# Summer flights



## MaidenScotland (Jun 6, 2009)

I have been looking for flights over the summer months and they are already a horrendous price which I presume is due to the Olympics being held in London...
My flights to Spain are also huge so I guess they have got the Europe market well covered in case people try flying into Europe cheaply then a cheap out to the UK..


I may well be walking and swimming...


----------



## ArabianNights (Jul 23, 2011)

At University today, some of the Italian students were talking about a ship that goes from Alexandria to Venice, but it would cost more then double that to get a domestic flight to say, Rome for example. Summer flights have always been horrendous, but what you are saying is making me want to move fast in changing my return flight date back to London... I booked it to leave Cairo end of July, as I had planned before to travel around Jordan and/or Palestine and Lebanon straight after my course is over until end of July. That's not gonna happen now - so am gonna see if I can try and change my flight to as soon as school is done!


----------



## MaidenScotland (Jun 6, 2009)

ArabianNights said:


> At University today, some of the Italian students were talking about a ship that goes from Alexandria to Venice, but it would cost more then double that to get a domestic flight to say, Rome for example. Summer flights have always been horrendous, but what you are saying is making me want to move fast in changing my return flight date back to London... I booked it to leave Cairo end of July, as I had planned before to travel around Jordan and/or Palestine and Lebanon straight after my course is over until end of July. That's not gonna happen now - so am gonna see if I can try and change my flight to as soon as school is done!




My flight with Iberia to Alicante.. they are looking for 8000 LE and that is the cheapest ticket.. I like to fly business but don't think I will be this summer

August


----------



## JochenvW (Jan 9, 2012)

We hear from our airlines that booking numbers for the summer are soaring. Unfortunately for the tourism industry it's the Egyptians and Expats booking summer vacation outside Egypt while usually it was the other way round. Business Class is less affected.


----------



## bat (Dec 1, 2010)

JochenvW said:


> We hear from our airlines that booking numbers for the summer are soaring. Unfortunately for the tourism industry it's the Egyptians and Expats booking summer vacation outside Egypt while usually it was the other way round. Business Class is less affected.

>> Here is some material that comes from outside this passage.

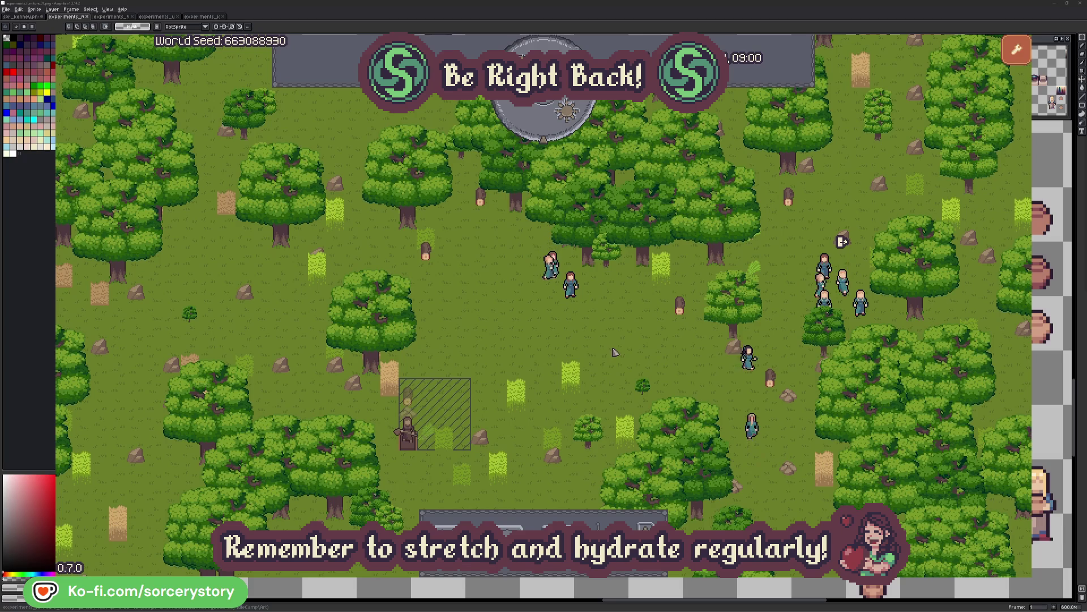
{"action": "left_click", "coordinate": [409, 397]}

See klm prices ok but lots of sold out dates, just as well I'm staying this summer, still paying off on my credit card what I spent last summer.
So it will be back garden and a beer for me this summer!!
Bat


----------



## JochenvW (Jan 9, 2012)

bat said:


> See klm prices ok but lots of sold out dates, just as well I'm staying this summer, still paying off on my credit card what I spent last summer.
> So it will be back garden and a beer for me this summer!!
> Bat


don't forget to stock up in time before Ramadan


----------



## bat (Dec 1, 2010)

JochenvW said:


> don't forget to stock up in time before Ramadan


Already stocking up.


----------